> _ACTIVITY_
Look for "József atya" in the entries below. Then write out exactly the line that holds it and every line after it, to the last, and nothing else.

(Dataset entries)
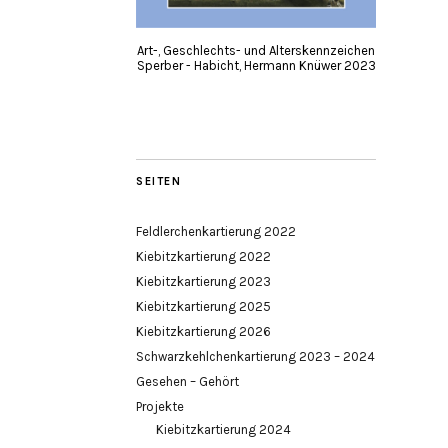
Art-, Geschlechts- und Alterskennzeichen
Sperber - Habicht, Hermann Knüwer 2023
SEITEN
Feldlerchenkartierung 2022
Kiebitzkartierung 2022
Kiebitzkartierung 2023
Kiebitzkartierung 2025
Kiebitzkartierung 2026
Schwarzkehlchenkartierung 2023 – 2024
Gesehen – Gehört
Projekte
Kiebitzkartierung 2024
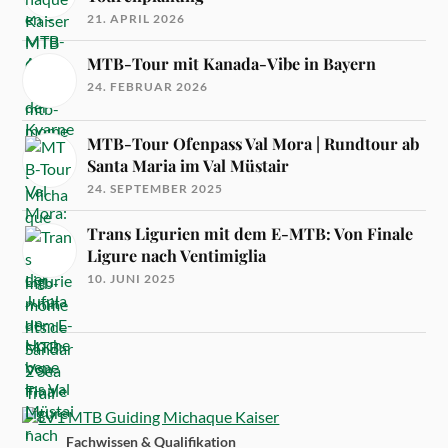
21. APRIL 2026
MTB-Tour mit Kanada-Vibe in Bayern
24. FEBRUAR 2026
MTB-Tour Ofenpass Val Mora | Rundtour ab
Santa Maria im Val Müstair
24. SEPTEMBER 2025
Trans Ligurien mit dem E-MTB: Von Finale
Ligure nach Ventimiglia
10. JUNI 2025
Fachwissen & Qualifikation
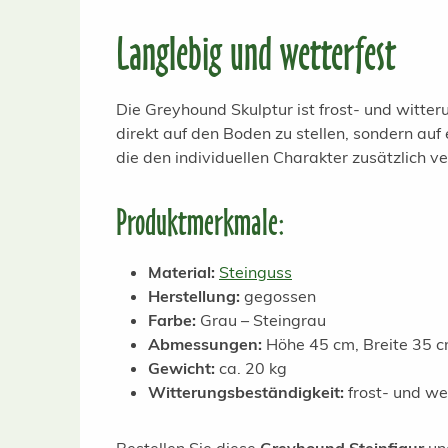
Langlebig und wetterfest
Die Greyhound Skulptur ist frost- und witter
direkt auf den Boden zu stellen, sondern auf 
die den individuellen Charakter zusätzlich ve
Produktmerkmale:
Material:
Steinguss
Herstellung:
gegossen
Farbe:
Grau – Steingrau
Abmessungen:
Höhe 45 cm, Breite 35 c
Gewicht:
ca. 20 kg
Witterungsbeständigkeit:
frost- und we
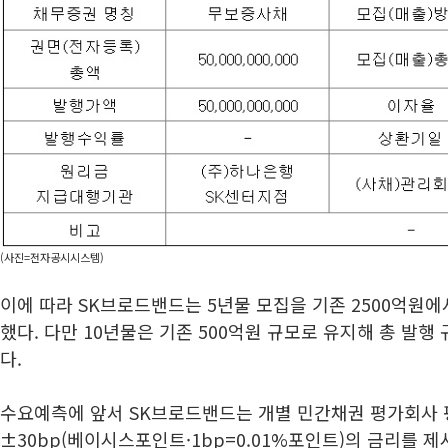
(사진=전자공시시스템)
이에 따라 SK브로드밴드는 5년물 모집을 기존 2500억원에
했다. 다만 10년물은 기존 500억원 규모로 유지해 총 발행
다.
수요예측에 앞서 SK브로드밴드는 개별 민간채권 평가회사 
±30bp(베이시스포인트·1bp=0.01%포인트)의 금리를 제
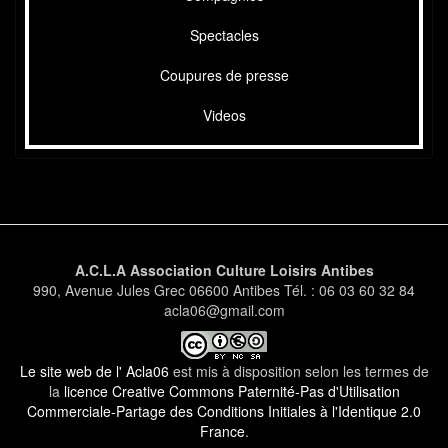
Spectacles
Coupures de presse
Videos
A.C.L.A Association Culture Loisirs Antibes
990, Avenue Jules Grec 06600 Antibes Tél. : 06 03 60 32 84
acla06@gmail.com
Le site web de l' Acla06
est mis à disposition selon les termes de
la
licence Creative Commons Paternité-Pas d'Utilisation
Commerciale-Partage des Conditions Initiales à l'Identique 2.0
France
.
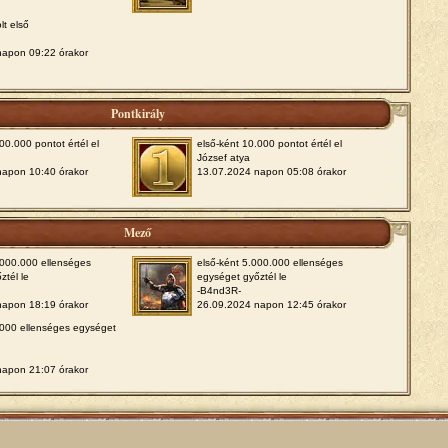
olt első
napon 09:22 órakor
Pontkirály
00.000 pontot értél el
első-ként 10.000 pontot értél el
József atya
napon 10:40 órakor
13.07.2024 napon 05:08 órakor
Mező
.000.000 ellenséges
első-ként 5.000.000 ellenséges
ztél le
egységet győztél le
-B4nd3R-
napon 18:19 órakor
26.09.2024 napon 12:45 órakor
.000 ellenséges egységet
napon 21:07 órakor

> _RESULT FOR THIS TASK_
József atya
napon 10:40 órakor
13.07.2024 napon 05:08 órakor
Mező
.000.000 ellenséges
első-ként 5.000.000 ellenséges
ztél le
egységet győztél le
-B4nd3R-
napon 18:19 órakor
26.09.2024 napon 12:45 órakor
.000 ellenséges egységet
napon 21:07 órakor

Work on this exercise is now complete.